[Exercise description] Express the stretch from the start of the rows through the line containing "v(-101.6, 0) *" as a JSON list of strings, one string per line, with blank lines omitted. Leave the pictures out of the answer.

Stored records
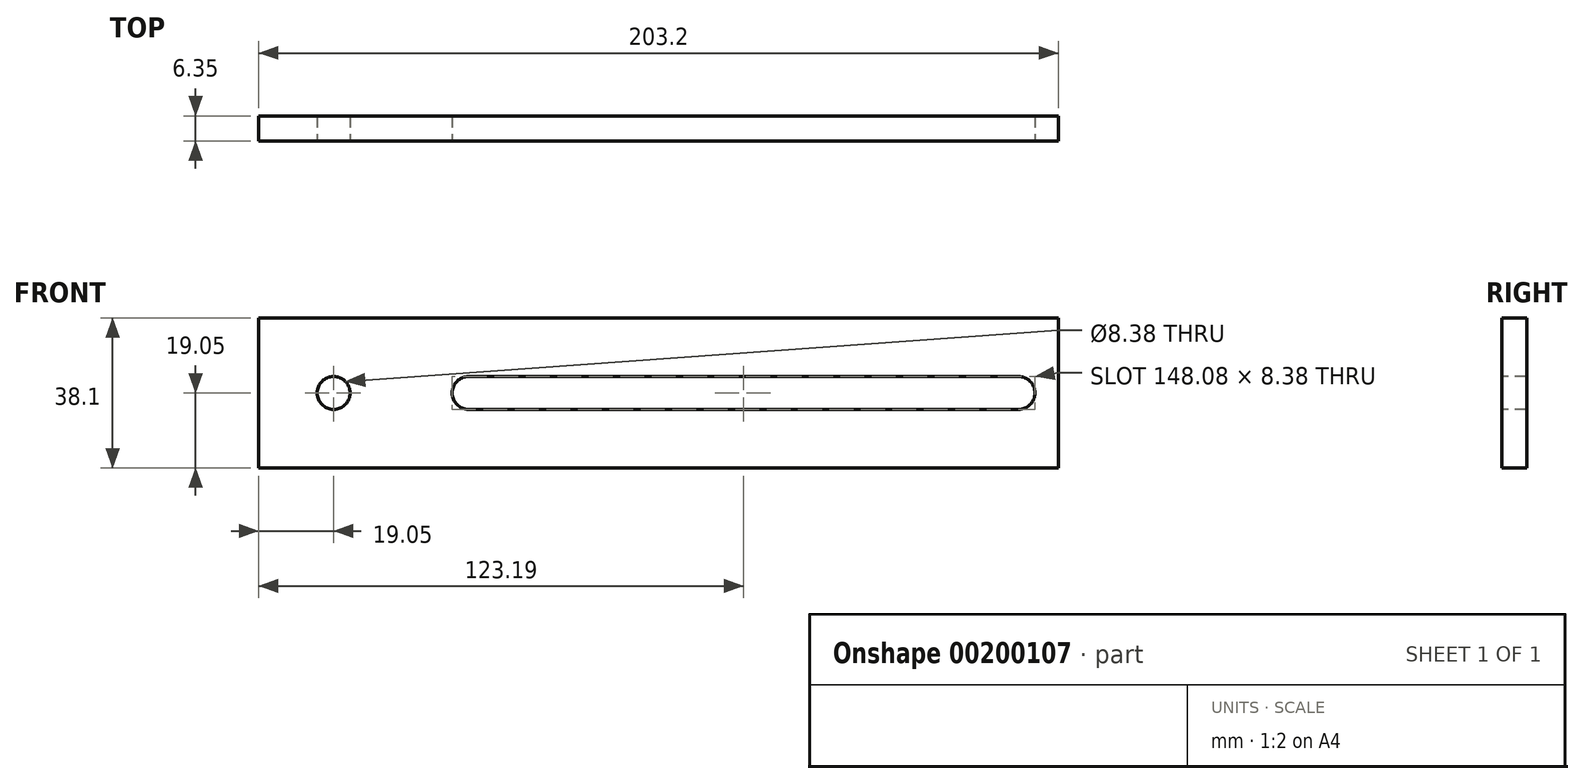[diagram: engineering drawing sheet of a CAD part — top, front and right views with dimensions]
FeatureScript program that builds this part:
annotation { "Feature Type Name" : "Feature", "Feature Type Description" : "" }
export const myFeature = defineFeature(function(context is Context, id is Id, definition is map)
    precondition{}
    {
        {
            var Q0;
            Q0=qCreatedBy(makeId("Front.planeOp"),FACE);
            var sketch = newSketch(context, id + "F0", { "sketchPlane" : qUnion([Q0])});
            skLineSegment(sketch, "E0.bottom", {"start": v(101.6, -19.05) * mm, "end": v(-101.6, -19.05) * mm});
            skLineSegment(sketch, "E0.top", {"start": v(101.6, 19.05) * mm, "end": v(-101.6, 19.05) * mm});
            skLineSegment(sketch, "E0.left", {"start": v(101.6, -19.05) * mm, "end": v(101.6, 19.05) * mm});
            skLineSegment(sketch, "E0.right", {"start": v(-101.6, -19.05) * mm, "end": v(-101.6, 19.05) * mm});
            skPoint(sketch, "E0.middle", {"position": v(0, 0) * mm});
            skSolve(sketch);
        }
        {
            var Q0;
            Q0=makeQuery(id+"F0.imprint","IMPRINT",FACE,{"disambiguationData":[TD([[makeQuery(id+"F0.imprint","IMPRINT",EDGE,{"derivedFrom":sQuery(id+"F0.wireOp",EDGE,"E0.bottom")}),-1.0]])]});
            extrude(context, id + "F1", {"entities" : qUnion([Q0]), "depth" : 6.35 * mm});
        }
        {
            var Q0;
            Q0=makeQuery(id+"F1.opExtrude","CAP_FACE",FACE,{"disambiguationData":[OSD([sQuery(id+"F0.wireOp",EDGE,"E0.bottom"),sQuery(id+"F0.wireOp",EDGE,"E0.top"),sQuery(id+"F0.wireOp",EDGE,"E0.left"),sQuery(id+"F0.wireOp",EDGE,"E0.right")])],"isStart":false});
            var sketch = newSketch(context, id + "F2", { "sketchPlane" : qUnion([Q0])});
            skPoint(sketch, "E1.endSnap0", {"position": v(-101.6, 0) * mm});
            skPoint(sketch, "E2", {"position": v(-82.55, 0) * mm});
            skCircle(sketch, "E3", {"center": v(-82.55, 0) * mm, "radius": 4.2 * mm});
            skSolve(sketch);
        }
        {
            var Q0;
            Q0=makeQuery(id+"F2.imprint","IMPRINT",FACE,{"disambiguationData":[TD([[makeQuery(id+"F2.imprint","IMPRINT",EDGE,{"derivedFrom":sQuery(id+"F2.wireOp",EDGE,"E3")}),1.0]])]});
            extrude(context, id + "F3", {"entities" : qUnion([Q0]), "operationType" : NewBodyOperationType.REMOVE, "endBound" : BoundingType.UP_TO_NEXT, "oppositeDirection" : true, "depth" : 25.4 * mm});
        }
        {
            var Q0;
            Q0=makeQuery(id+"F1.opExtrude","CAP_FACE",FACE,{"disambiguationData":[OSD([sQuery(id+"F0.wireOp",EDGE,"E0.bottom"),sQuery(id+"F0.wireOp",EDGE,"E0.top"),sQuery(id+"F0.wireOp",EDGE,"E0.left"),sQuery(id+"F0.wireOp",EDGE,"E0.right")])],"isStart":false});
            var sketch = newSketch(context, id + "F4", { "sketchPlane" : qUnion([Q0])});
            skLineSegment(sketch, "E4.bottom", {"start": v(91.44, -4.2) * mm, "end": v(-48.26, -4.2) * mm});
            skLineSegment(sketch, "E4.top", {"start": v(91.44, 4.2) * mm, "end": v(-48.26, 4.2) * mm});
            skLineSegment(sketch, "E4.left", {"start": v(91.44, -4.2) * mm, "end": v(91.44, 4.2) * mm});
            skLineSegment(sketch, "E4.right", {"start": v(-48.26, -4.2) * mm, "end": v(-48.26, 4.2) * mm});
            skPoint(sketch, "E4.middle", {"position": v(21.59, 0) * mm});
            skArc(sketch, "E5", {"start": v(-48.26, 4.2) * mm, "mid": v(-52.45, 0) * mm, "end": v(-48.26, -4.2) * mm});
            skArc(sketch, "E6", {"start": v(91.44, -4.2) * mm, "mid": v(95.63, 0) * mm, "end": v(91.44, 4.2) * mm});
            skSolve(sketch);
        }
        {
            var Q0;
            Q0=makeQuery(id+"F4.imprint","IMPRINT",FACE,{"disambiguationData":[TD([[makeQuery(id+"F4.imprint","IMPRINT",EDGE,{"derivedFrom":sQuery(id+"F4.wireOp",EDGE,"E4.bottom")}),-1.0]])]});
            var Q1;
            Q1=makeQuery(id+"F4.imprint","IMPRINT",FACE,{"disambiguationData":[TD([[makeQuery(id+"F4.imprint","IMPRINT",EDGE,{"derivedFrom":sQuery(id+"F4.wireOp",EDGE,"E4.left")}),-1.0]])]});
            var Q2;
            Q2=makeQuery(id+"F4.imprint","IMPRINT",FACE,{"disambiguationData":[TD([[makeQuery(id+"F4.imprint","IMPRINT",EDGE,{"derivedFrom":sQuery(id+"F4.wireOp",EDGE,"E4.right")}),1.0]])]});
            extrude(context, id + "F5", {"entities" : qUnion([Q0, Q1, Q2]), "operationType" : NewBodyOperationType.REMOVE, "oppositeDirection" : true, "depth" : 25.4 * mm});
        }
    });
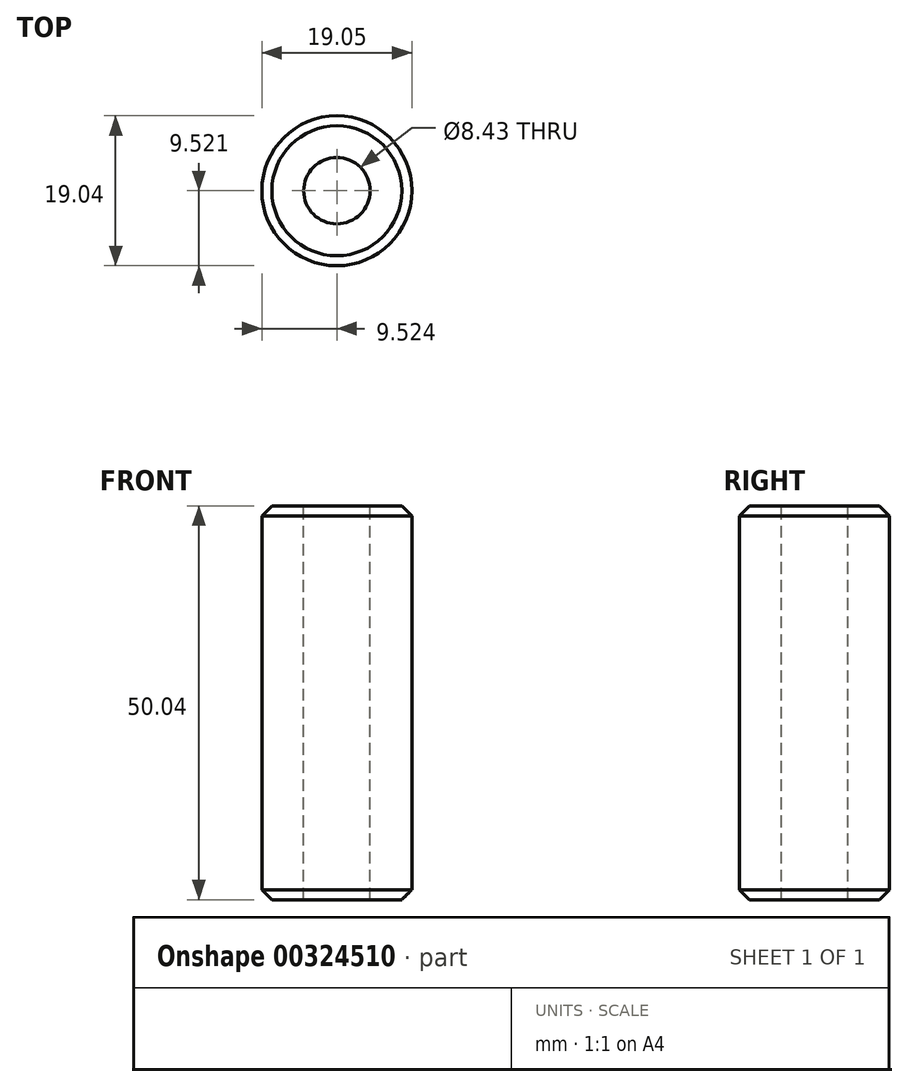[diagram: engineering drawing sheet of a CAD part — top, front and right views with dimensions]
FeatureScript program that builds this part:
annotation { "Feature Type Name" : "Feature", "Feature Type Description" : "" }
export const myFeature = defineFeature(function(context is Context, id is Id, definition is map)
    precondition{}
    {
        {
            var Q0;
            Q0=qCreatedBy(makeId("Top.planeOp"),FACE);
            var sketch = newSketch(context, id + "F0", { "sketchPlane" : qUnion([Q0])});
            skCircle(sketch, "E0", {"center": v(-11.47, 22.03) * mm, "radius": 9.52 * mm});
            skSolve(sketch);
        }
        {
            var Q0;
            Q0 = qSketchRegion(id + "F0", true);
            extrude(context, id + "F1", {"entities" : qUnion([Q0]), "depth" : 50.04 * mm});
        }
        {
            var Q0;
            Q0=makeQuery(id+"F1.opExtrude","CAP_FACE",FACE,{"disambiguationData":[OSD([sQuery(id+"F0.wireOp",EDGE,"E0")])],"isStart":false});
            var sketch = newSketch(context, id + "F2", { "sketchPlane" : qUnion([Q0])});
            skCircle(sketch, "E1", {"center": v(-11.47, 22.03) * mm, "radius": 4.21 * mm});
            skSolve(sketch);
        }
        {
            var Q0;
            Q0 = qSketchRegion(id + "F2", true);
            extrude(context, id + "F3", {"entities" : qUnion([Q0]), "operationType" : NewBodyOperationType.REMOVE, "oppositeDirection" : true, "depth" : 76.2 * mm});
        }
        {
            var Q0;
            Q0=makeQuery(id+"F1.opExtrude","CAP_EDGE",EDGE,{"disambiguationData":[OSD([sQuery(id+"F0.wireOp",EDGE,"E0")])],"isStart":true});
            var Q1;
            Q1=makeQuery(id+"F1.opExtrude","CAP_EDGE",EDGE,{"disambiguationData":[OSD([sQuery(id+"F0.wireOp",EDGE,"E0")])],"isStart":false});
            chamfer(context, id + "F4", {"entities" : qUnion([Q0, Q1]), "width" : 1.27 * mm, "tangentPropagation" : true});
        }
    });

[Task response]
[
  "[diagram: engineering drawing sheet of a CAD part — top, front and right views with dimensions]",
  "FeatureScript program that builds this part:",
  "annotation { \"Feature Type Name\" : \"Feature\", \"Feature Type Description\" : \"\" }",
  "export const myFeature = defineFeature(function(context is Context, id is Id, definition is map)",
  "    precondition{}",
  "    {",
  "        {",
  "            var Q0;",
  "            Q0=qCreatedBy(makeId(\"Front.planeOp\"),FACE);",
  "            var sketch = newSketch(context, id + \"F0\", { \"sketchPlane\" : qUnion([Q0])});",
  "            skLineSegment(sketch, \"E0.bottom\", {\"start\": v(101.6, -19.05) * mm, \"end\": v(-101.6, -19.05) * mm});",
  "            skLineSegment(sketch, \"E0.top\", {\"start\": v(101.6, 19.05) * mm, \"end\": v(-101.6, 19.05) * mm});",
  "            skLineSegment(sketch, \"E0.left\", {\"start\": v(101.6, -19.05) * mm, \"end\": v(101.6, 19.05) * mm});",
  "            skLineSegment(sketch, \"E0.right\", {\"start\": v(-101.6, -19.05) * mm, \"end\": v(-101.6, 19.05) * mm});",
  "            skPoint(sketch, \"E0.middle\", {\"position\": v(0, 0) * mm});",
  "            skSolve(sketch);",
  "        }",
  "        {",
  "            var Q0;",
  "            Q0=makeQuery(id+\"F0.imprint\",\"IMPRINT\",FACE,{\"disambiguationData\":[TD([[makeQuery(id+\"F0.imprint\",\"IMPRINT\",EDGE,{\"derivedFrom\":sQuery(id+\"F0.wireOp\",EDGE,\"E0.bottom\")}),-1.0]])]});",
  "            extrude(context, id + \"F1\", {\"entities\" : qUnion([Q0]), \"depth\" : 6.35 * mm});",
  "        }",
  "        {",
  "            var Q0;",
  "            Q0=makeQuery(id+\"F1.opExtrude\",\"CAP_FACE\",FACE,{\"disambiguationData\":[OSD([sQuery(id+\"F0.wireOp\",EDGE,\"E0.bottom\"),sQuery(id+\"F0.wireOp\",EDGE,\"E0.top\"),sQuery(id+\"F0.wireOp\",EDGE,\"E0.left\"),sQuery(id+\"F0.wireOp\",EDGE,\"E0.right\")])],\"isStart\":false});",
  "            var sketch = newSketch(context, id + \"F2\", { \"sketchPlane\" : qUnion([Q0])});",
  "            skPoint(sketch, \"E1.endSnap0\", {\"position\": v(-101.6, 0) * mm});"
]